Jay: I created the character and my agent loved it. I drew up a mock book cover that she incorporated into a book proposal that she sent out to publishers. As the project moved further along I was then paired up with an author, Jonathan, and he wrote a couple of different stories based on my Tiny illustrations. Chronicle really liked Tiny and signed us to a two-book deal.
Jay: When I originally came up with Tiny T. Rex I actually envisioned a big group of tiny t-rexes with little backpacks parachuting from the sky. Something about that image, strange and unexpected but also super cute, it was just interesting in my mind. I wanted to make a book around the concept of tiny t-rexes parachuting to earth but I don't think there would have been any interest from publishers.
Jay: To me "Heart Art" would be anything that a reader can connect to on a personal level. Tiny might make someone smile - a pretty big connection in and of itself. Or it might go deeper, they might see themselves in Tiny's big personality. The way Tiny keeps at something, the grand plans, desire to help others, or just the way Tiny's eyebrows turn upward in an endearing and hopeful way. Any connection a reader has to the characters or story, a hook that draws them in and makes them come back, that would be "Heart Art".
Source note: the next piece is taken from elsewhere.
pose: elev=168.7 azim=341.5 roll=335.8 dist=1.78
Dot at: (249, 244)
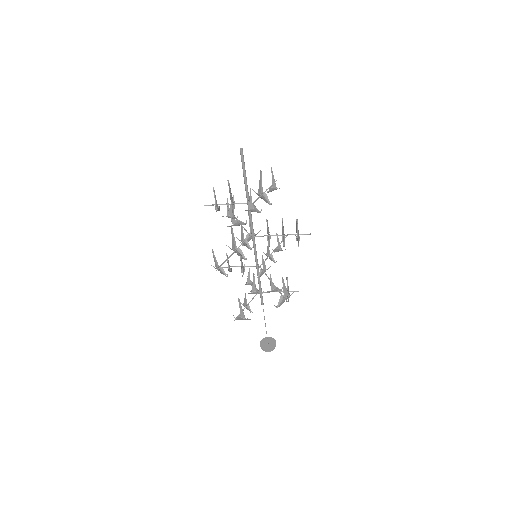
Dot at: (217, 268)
Jay: I post on social media quite a bit. I also have work posted on third-party, print on demand sites that sell my art prints. Over the last couple of years I've started attending art fests, which is a really satisfying way to interact with people on a more personal level.
Jay: It can be challenging to create something, a little piece of you, and put it out there for the public to scrutinize. I try to just be happy with my own work and not worry too much about how it will be received. If I feel secure in what I'm doing, in what I'm creating, it shows in the quality of the final product. I have to trust my instincts.
Jay: I think it's pretty universal that TINY is cute with the big bobblehead and little body, and I'm so happy that that alone makes people happy, but there's also a larger message to the character and stories that hopefully people pick up. Sure, Tiny's very sweet and huggable but there's something to say behind that adorable facade.
Jay: As cheesy as it may sound I feel like everything that I've been able to do since I started my illustration career 5-6 years ago has been a dream project. I was a computer programmer that had a very abrupt career change. It was all very surreal and sudden, and even now feels a bit like a dream.